過去にさかのぼって、利用者さまのことを知ることです。あるとき、歩きながら頻繁に右に曲がろうとする利用者さまがいました。職員一同、なぜだろう?と思っていました。そこで、ご家族の協力を得て自宅に訪問。すると、ご本人のお部屋からみて右側にトイレがあったのです。だから右に行こうとすることが多かったのか!トイレの配置を知ることで、利用者さまが右に行こうとした背景を推測することができました。トイレで言えば、もうひとつ。洋式の便器が合わない方がいらっしゃいました。この方の歴史をさぐってみると、農家のご出身だったのです。昔は女性もあぜ道で用を足していました。洋式のトイレがなじまないのも、自然なことでした。

 

● 音楽療法との出会いはいつですか?

私が音楽療法を知ったのは2009年の9月。町田市グループホームの活動発表会です。丘の家清風さんの発表を事務長の柚原と一緒に見ていました。利用者さま、スタッフのみなさんと柴田さんがトーンチャイムで「もみじ」を演奏。さらに、会場のみなさんと一緒に輪唱も。発表が終わってから柚原と話しました。「さっきの良かったね。」その後11月に柚原とリリムジカの管さんが出会い、12月に柴田さんと管さんがホームに来て音楽療法の説明をしてくださりました。それで、まずはお試しセッションをやってみよう、ということになりました。

 

● お試しセッションのときの印象はいかがでしたか?

柴田さんの利用者さまへの関わり方がいいなと思いました。いやみがない。高齢者との活動でときどき「さぁ、やりましょう!」という雰囲気をつくる方がいらっしゃいます。けど、私としてはなるべくホームの空気を変えないで進めてほしい。その点、柴田さんは自然に音楽がはじまる流れをつくっていました。お試しセッションはご家族にも見てもらい、納得をいただきました。定期的なセッションは今年の4月から始まっています。

 

● 音楽療法のある日に工夫していることはありますか?

音楽療法は毎月第1第3火曜日の午後に決まっています。音楽療法のある日は、朝から雰囲気をつくっていきます。「今日は午後から柴田さん来るよ」と声をかけてみたり、前日に送られてくるプログラムを一緒にみながら練習してみたり。曲目が話のネタになることもあります。音楽療法への流れをつくっておくと、利用者さまがスムーズにセッションに入ることができます。

 

● 音楽療法で印象にのこっていることはありますか?

普段から口数が少ないEさんという方がいます。お孫さんが楽器をやっているなど音楽になじみのある方です。この方がある日の音楽療法の後、お話になりました。「昔宝塚に行ったのよ」ちょうどセッションで「すみれの花咲く頃」をやったあとでした。

 

● 音楽療法に関して、スタッフからの反響はいかがでしたか?

正直を言えば、最初からスタッフ全員が乗り気だったわけではありません。私たちのホームの定員は9人。それに対しスタッフの配置は大抵3人。音楽療法の後の時間は夕食の準備のため調理場に1人、音楽療法の振り返りに1人スタッフが配置されます。そうすると残る1人のスタッフで利用者さま9人の対応をする必要があります。振り返りにはたいてい、30分~1時間くらいの時間がかかります。スタッフから「振り返りにスタッフがとられて、利用者さまがかわいそうだ」という声があがりました。ただ、ここでやめてしまっては意味がありません。私は振り返りをなるべくスタッフ全員が体験できるようローテーションしました。もうひとつは、振り返りを30分で行えるよう時間を区切ることにしました。これには柴田さんにも協力をいただいています。振り返りではついつい色々と話したくなる。しかし、メリハリをもって行う。結果、音楽療法について理解してくれるスタッフが増えていきました。

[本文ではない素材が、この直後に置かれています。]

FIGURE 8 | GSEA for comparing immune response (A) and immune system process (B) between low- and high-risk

音楽療法で、あるとき利用者のMさんが、とてもよく歌ってくださったことがありました。曲は星影のワルツ。振り返りのとき、スタッフが柴田さんに伝えました。「この方は星影のワルツが大好きなんです。毎日何度も何度もお歌いになるんですよ。」そしたら柴田さんが次の回のセッションにも取り入れてくださった。「振りかえりでの話を覚えてくれていた!」スタッフは喜んでいました。「柴田さんはいつも一緒にいる私たちとは違う視点をもっている。話していて勉強になる」振り返りを実践したスタッフからはこんな声も聞きます。

 

● 音楽療法に関して、どんなことを目指したいですか?

音楽療法を行ったときの達成感は、いつも感じるところです。ケアプランにも「音楽療法を行う」と書いています。音楽療法で得た達成感を日常にどうやって反映していくか。それがこれからの課題です。音楽療法の”効果”、”ノウハウ”をリリムジカさんと一緒に確立していけたらと思っています。

 

● 施設での介護を選択することをためらうご家族がいらっしゃいます。吉田さんはどんなときにグループホームをおすすめしますか?

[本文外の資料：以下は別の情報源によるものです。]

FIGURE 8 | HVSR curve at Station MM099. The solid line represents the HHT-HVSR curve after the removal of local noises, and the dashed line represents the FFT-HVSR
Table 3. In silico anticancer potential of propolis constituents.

私はご家族が認知症だとわかった時点で、グループホームを選択肢に入れていいと思っています。介護について、必ずしも家族がすべてを背負う必要はありません。24時間ずっと一緒だと、本人だけでなく家族も参ってしまう。プロの仕事を入れて家族が一線を引いたほうが、家族にとっても本人にとっても楽な場合があります。それだけではありません。一人では食事がのどをとおらなくても、みんなで食べているとつられて口にする。こんな相乗効果もあります。

 

● 吉田さんの目指すグループホームについて、教えてください。

利用者さまが大切な時間を過ごす、いごこちの良い場所であること。これが第一です。先ほど星影のワルツがお好きなMさんの話をしました。以前、彼女が十二指腸胃潰瘍で入院したことがありました。3日間の入院のあと病院に迎えに行くと、顔がこわばっている。慣れない空間で不安だったのかしら。声をかけても打ち解けてもらえません。私は車の中、星影のワルツを歌いました。すると、ちょっとずつ一緒に歌ってくださって。ホームにつくと、利用者さまやスタッフが「Mさん、おかえりなさい」Mさんはぽろぽろと涙されました。こんな風に、ご本人に安心してもらえる場所でありたい、そう思っています。

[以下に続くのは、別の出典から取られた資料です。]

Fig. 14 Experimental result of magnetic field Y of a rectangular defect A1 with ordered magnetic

その上で、私たちはご家族が入りやすい場づくりをしたいと思っています。ホームによく来てくださる利用者さまの息子さんがいます。彼は15分くらい立ち寄って、お母様の顔をみて、スタッフに冗談を話し、帰っていく。帰り際には「また来てください」という気持ちで見送ります。

また、私たちのホームでは過去10年間で5人の方を看取りました。ターミナル(見取り)を一緒に迎えたご家族とは絆が深まります。ご本人が亡くなった後もふらっと立ち寄ってくださるご家族が何人もいらっしゃいます。先日も一緒に看取りをしたご家族がお見えになりました。「うちの畑でとれたんだよ」そう言って梨を置いていかれました。陽だまりの家町田の主役は、もちろん利用者さま。その上でご家族とも、「陽だまりでよかった」と言っていただけるような関係をつくりたいと思っています。

 

※表示されている氏名、役職はインタビュー当時のものです。